Our First Virtualization Benchmark: OLTP Linux on ESX 3.5 Update 2

We are excited to show you our first virtualization test performed on ESX 3.5 Update 2. This benchmarking scenario was conceived as a "not too complex" way to test hypervisor efficiency; a more complex real world test will follow later. The reason we want to make the hypervisor work hard is that this allows us to understand how much current server CPUs help the hypervisor, keeping the performance overhead of virtualization to a minimum. We chose to set up a somewhat unrealistic (at this point in time) but very hypervisor intensive scenario.

We set up between two and six virtual machines running an OLTP SysBench 0.4.8 test on MySQL 5.1.23 (INNODB Engine). Each VM runs as a guest OS on a 64-bit version of Novell's SLES 10 SP2 (SUSE Linux Enterprise Server). The advantage of using a 64-bit operating system on top of ESX 3.5 (Update 2) is that the ESX hypervisor will automatically use hardware virtualization instead of binary translation. Each virtual machine gets its own four virtual CPUs and 2GB of RAM.

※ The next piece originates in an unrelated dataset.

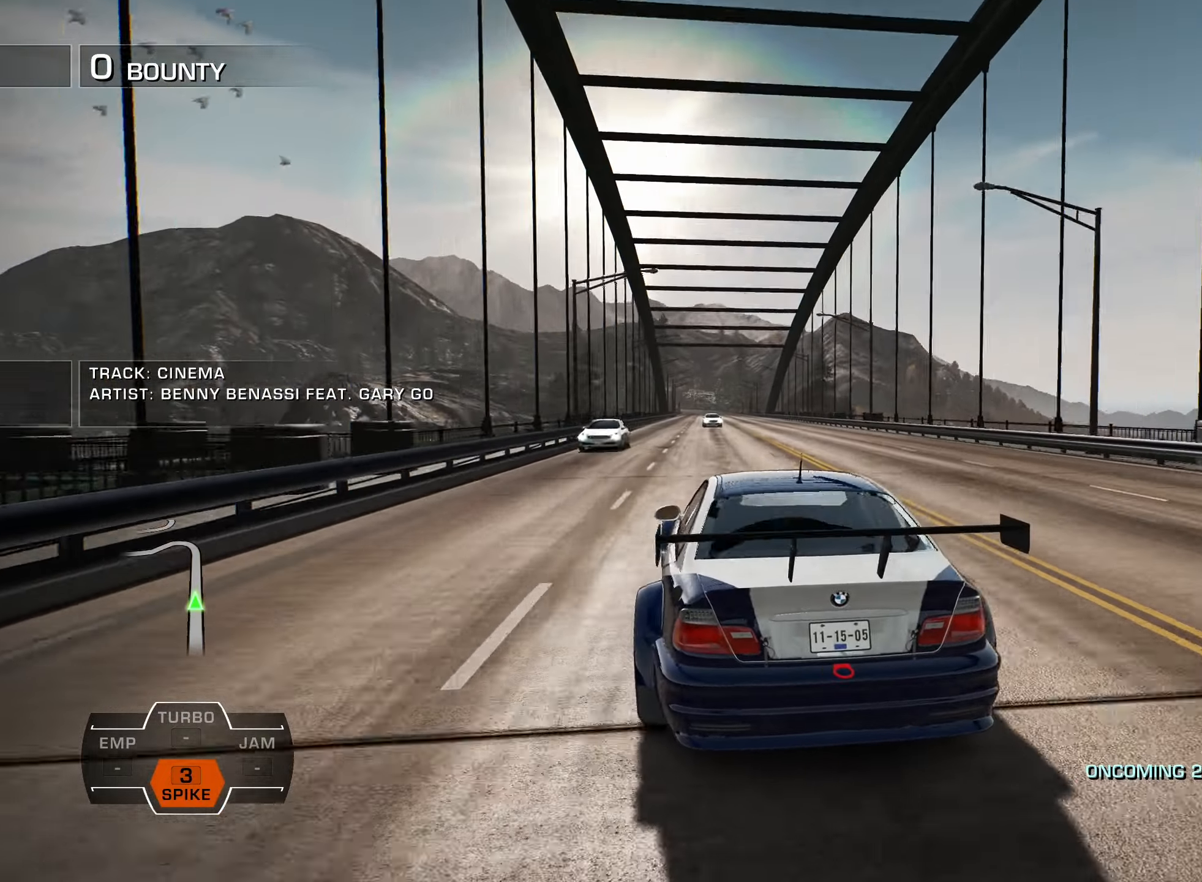
{"buttons": ["R2"], "left_stick": "center", "right_stick": "center", "events": [[50, "DPAD_LEFT", "down"], [450, "DPAD_LEFT", "up"]]}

To avoid I/O dominating the entire benchmark effort, each server is connected to our Promise J300S DAS via a 12Gbit/s Infiniband connection. The VMs are installed on the server disks but the databases are placed on the Promise J300S, which consists of a RAID 0 set of six 15000RPM Seagate SAS 300GB disks (one of the fastest hard disks you can get). A separate disk inside the Promise chassis is dedicated to the transactional logs; this reduces the disk "wait states" from 8% to less than 1%. Each VM gets its own private LUN.

Each server is equipped with an Adaptec RAID 5085 card. The advantage is that this card is equipped with a dual-core Intel IOP 348 1.2GHz and 512MB of DDR2, which helps us ensure the RAID controller won't be a bottleneck either.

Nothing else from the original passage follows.